__Goal 1__.
Print the lines of the records again without any change, starting with the line that contains "common name: Bull thistle" and continuing through the final line of the records.

__Selected excerpt__.
====

A man walked out to the street and caught a taxi just going by. He got into the taxi, and the cabbie said, "Perfect timing. You're just like Brian!"

Passenger: "Who?"

Cabbie: "Brian Sullivan. He's a guy who did everything right all the time. Like my coming along when you needed a cab, things happen like that to Brian Sullivan, every single time."

Passenger: "There are always a few clouds over everybody."

Cabbie: "Not Brian Sullivan. He was a terrific athlete. He could have won the Grand Slam at tennis. He could golf with the pros. He sang like an opera baritone and danced like a Broadway star and you should have heard him play the piano. He was an amazing guy."

Passenger: "Sounds like he was something really special."

Cabbie: "There's more. He had a memory like a computer. He remembered everybody's birthday. He knew all about wine, which foods to order and which fork to eat them with. He could fix anything. Not like me. I change a fuse, and the whole street blacks out. But Brian Sullivan, he could do everything right."

Passenger: "Wow. Some guy then."

Cabbie: "He always knew the quickest way to go in traffic and avoid traffic jams. Not like me, I always seem to get stuck in them. But Brian, he never made a mistake, and he really knew how to treat a woman and make her feel good. He would never answer her back even if she was in the wrong; and his clothing was always immaculate, shoes highly polished too. He was the perfect man! He never made a mistake. No one could ever measure up to Brian Sullivan."

Passenger: "An amazing fellow. How did you meet him?"

Cabbie: "Well, I never actually met Brian. He died. I'm married to his fucking widow."



One fine morning in Eden, God was looking for Adam and Eve, but couldn't find them. Later in the day God saw Adam and asked where he and Eve were earlier. Adam said, "This morning Eve and I made love for the first time."

====

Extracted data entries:
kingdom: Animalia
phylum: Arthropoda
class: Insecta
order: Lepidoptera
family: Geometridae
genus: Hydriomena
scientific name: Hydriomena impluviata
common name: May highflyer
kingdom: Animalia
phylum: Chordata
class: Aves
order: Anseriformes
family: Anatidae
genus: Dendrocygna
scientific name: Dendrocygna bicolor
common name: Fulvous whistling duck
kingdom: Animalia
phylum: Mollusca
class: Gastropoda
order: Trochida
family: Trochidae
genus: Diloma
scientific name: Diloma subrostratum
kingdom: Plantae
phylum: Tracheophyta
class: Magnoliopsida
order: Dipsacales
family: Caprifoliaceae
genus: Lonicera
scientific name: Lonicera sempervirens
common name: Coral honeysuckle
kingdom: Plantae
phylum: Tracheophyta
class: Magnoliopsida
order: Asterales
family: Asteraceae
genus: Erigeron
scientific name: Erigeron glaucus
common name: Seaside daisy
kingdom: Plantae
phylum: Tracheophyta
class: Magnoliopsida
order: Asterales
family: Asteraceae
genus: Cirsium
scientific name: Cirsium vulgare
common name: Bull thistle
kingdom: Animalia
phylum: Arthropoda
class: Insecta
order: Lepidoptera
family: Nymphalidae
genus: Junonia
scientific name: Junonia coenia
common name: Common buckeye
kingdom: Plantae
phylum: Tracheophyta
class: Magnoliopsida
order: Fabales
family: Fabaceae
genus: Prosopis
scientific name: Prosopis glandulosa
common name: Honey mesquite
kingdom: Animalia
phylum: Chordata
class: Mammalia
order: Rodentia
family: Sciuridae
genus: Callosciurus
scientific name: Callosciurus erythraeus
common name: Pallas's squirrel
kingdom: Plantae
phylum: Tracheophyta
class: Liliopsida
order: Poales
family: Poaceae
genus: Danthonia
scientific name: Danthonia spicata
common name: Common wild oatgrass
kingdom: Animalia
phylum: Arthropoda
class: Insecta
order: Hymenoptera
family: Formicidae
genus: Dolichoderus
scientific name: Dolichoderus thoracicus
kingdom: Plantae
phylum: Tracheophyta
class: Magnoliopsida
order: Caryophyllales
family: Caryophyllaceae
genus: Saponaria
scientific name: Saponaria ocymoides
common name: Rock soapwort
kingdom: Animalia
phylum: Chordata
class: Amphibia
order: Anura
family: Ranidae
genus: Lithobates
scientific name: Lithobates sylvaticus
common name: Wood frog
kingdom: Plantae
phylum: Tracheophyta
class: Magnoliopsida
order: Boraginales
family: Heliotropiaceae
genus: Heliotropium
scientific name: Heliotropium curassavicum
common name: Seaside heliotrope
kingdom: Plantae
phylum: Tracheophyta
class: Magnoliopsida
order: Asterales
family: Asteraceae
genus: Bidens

====

__Goal 2__.
Output the entire text of the jokes word for word.

__Task solution 1__.
common name: Bull thistle
kingdom: Animalia
phylum: Arthropoda
class: Insecta
order: Lepidoptera
family: Nymphalidae
genus: Junonia
scientific name: Junonia coenia
common name: Common buckeye
kingdom: Plantae
phylum: Tracheophyta
class: Magnoliopsida
order: Fabales
family: Fabaceae
genus: Prosopis
scientific name: Prosopis glandulosa
common name: Honey mesquite
kingdom: Animalia
phylum: Chordata
class: Mammalia
order: Rodentia
family: Sciuridae
genus: Callosciurus
scientific name: Callosciurus erythraeus
common name: Pallas's squirrel
kingdom: Plantae
phylum: Tracheophyta
class: Liliopsida
order: Poales
family: Poaceae
genus: Danthonia
scientific name: Danthonia spicata
common name: Common wild oatgrass
kingdom: Animalia
phylum: Arthropoda
class: Insecta
order: Hymenoptera
family: Formicidae
genus: Dolichoderus
scientific name: Dolichoderus thoracicus
kingdom: Plantae
phylum: Tracheophyta
class: Magnoliopsida
order: Caryophyllales
family: Caryophyllaceae
genus: Saponaria
scientific name: Saponaria ocymoides
common name: Rock soapwort
kingdom: Animalia
phylum: Chordata
class: Amphibia
order: Anura
family: Ranidae
genus: Lithobates
scientific name: Lithobates sylvaticus
common name: Wood frog
kingdom: Plantae
phylum: Tracheophyta
class: Magnoliopsida
order: Boraginales
family: Heliotropiaceae
genus: Heliotropium
scientific name: Heliotropium curassavicum
common name: Seaside heliotrope
kingdom: Plantae
phylum: Tracheophyta
class: Magnoliopsida
order: Asterales
family: Asteraceae
genus: Bidens

__Task solution 2__.
A man walked out to the street and caught a taxi just going by. He got into the taxi, and the cabbie said, "Perfect timing. You're just like Brian!"

Passenger: "Who?"

Cabbie: "Brian Sullivan. He's a guy who did everything right all the time. Like my coming along when you needed a cab, things happen like that to Brian Sullivan, every single time."

Passenger: "There are always a few clouds over everybody."

Cabbie: "Not Brian Sullivan. He was a terrific athlete. He could have won the Grand Slam at tennis. He could golf with the pros. He sang like an opera baritone and danced like a Broadway star and you should have heard him play the piano. He was an amazing guy."

Passenger: "Sounds like he was something really special."

Cabbie: "There's more. He had a memory like a computer. He remembered everybody's birthday. He knew all about wine, which foods to order and which fork to eat them with. He could fix anything. Not like me. I change a fuse, and the whole street blacks out. But Brian Sullivan, he could do everything right."

Passenger: "Wow. Some guy then."

Cabbie: "He always knew the quickest way to go in traffic and avoid traffic jams. Not like me, I always seem to get stuck in them. But Brian, he never made a mistake, and he really knew how to treat a woman and make her feel good. He would never answer her back even if she was in the wrong; and his clothing was always immaculate, shoes highly polished too. He was the perfect man! He never made a mistake. No one could ever measure up to Brian Sullivan."

Passenger: "An amazing fellow. How did you meet him?"

Cabbie: "Well, I never actually met Brian. He died. I'm married to his fucking widow."



One fine morning in Eden, God was looking for Adam and Eve, but couldn't find them. Later in the day God saw Adam and asked where he and Eve were earlier. Adam said, "This morning Eve and I made love for the first time."